Art Therapy As A Treatment For Depression: Case of Control Group at Langata Women’s Prison Nairobi – Kenya

Gituro Wainaina, Nyawira Kuria
University of Nairobi, Kenya

IJRISS Call for paper

Abstract:- Objective was to assess effectiveness of art therapy as treatment for depression among incarcerated women at Langata Women Prison using Bandura’s social learning theory and cognitive behavioral theory. Unit of analysis was imprisoned women and Becks Depression Inventory (BDI-II) 21-item self-report scale was given to a sample of 217 prisoners to identify presence and severity levels of depression. Research was done with remands because prisoners had on-going programs. BDI-II (pre-test) questionnaires were distributed to determine levels of depression of 113 remands based on their levels of depression and 55 responded. Control did not get any art therapy treatment during the six sessions that treatment group underwent. After six weeks, control group was subjected again to BDI-II test and results indicated that most of incarcerated women had severe depression. From analysis, there was no significant reduction of depression among control group.
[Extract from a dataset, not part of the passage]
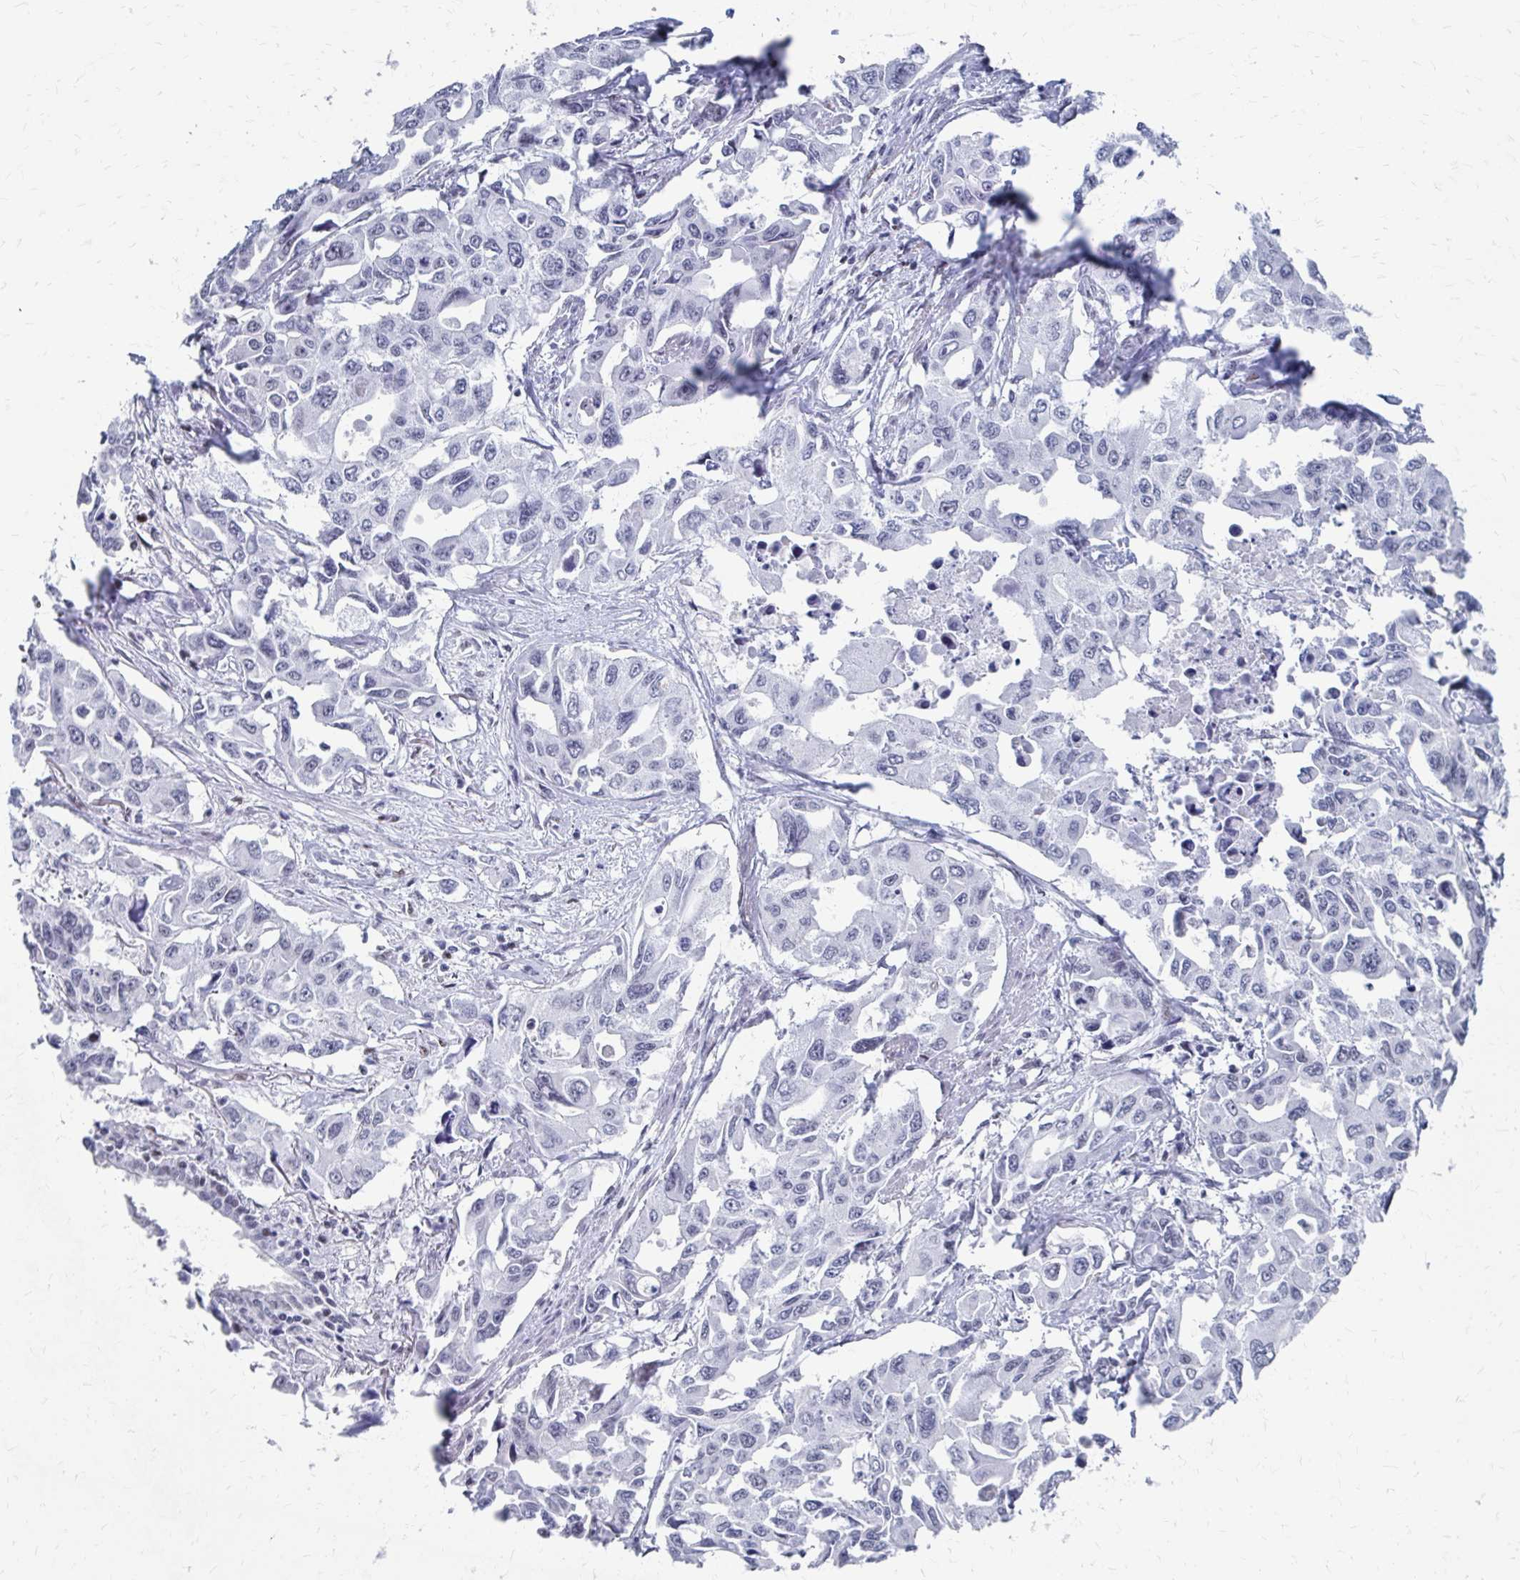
{"staining": {"intensity": "negative", "quantity": "none", "location": "none"}, "tissue": "lung cancer", "cell_type": "Tumor cells", "image_type": "cancer", "snomed": [{"axis": "morphology", "description": "Adenocarcinoma, NOS"}, {"axis": "topography", "description": "Lung"}], "caption": "Adenocarcinoma (lung) was stained to show a protein in brown. There is no significant expression in tumor cells. (DAB (3,3'-diaminobenzidine) immunohistochemistry (IHC) visualized using brightfield microscopy, high magnification).", "gene": "CDIN1", "patient": {"sex": "male", "age": 64}}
Based on the results, at time of arrest, mental assessment should be done and those that require further assessment need to be referred to a psychiatrist and a psychologist; special attention should be given to new mothers; and for those who end up in prison.The results should be generalized with caution to other prisons in Kenya.

I. INTRODUCTION

Prison populations continue to soar in much of the world and well over 11 million people are held in penal institutions throughout the world (Walmsley, 2018).Even though men, for a long time, have constituted a larger proportion of the prison population worldwide, the number of women in prisons has continued to rise. Since the year 2000, for instance, the male prison population has increased by 18 percent whereas that of women has increased by 50 percent (Walmsley, 2016). This increase in female prisoners has been recorded in the United States of America, China, Russia, Thailand, Brazil, and Vietnam. In Sub-Saharan Africa, the number of women prisoners ranges from one to four percent of the total prison population, (Walmsley, 2016) and since 2000, there has been a notable 22 percent increase of women prisoners in Sub-Saharan African prisons. The Ugandan Bureau of Statistics report (2017) indicates that there was an increase in women in prison from 2,196 in 2016 to 2,579 in 2017. The Kenya National Bureau of Statistics’ Economic Survey Report (2018) indicates that in 2012 there were 5,809 women prisoners. This figure almost doubled to10, 644 in 2016, but reduced to 8,004 in 2017.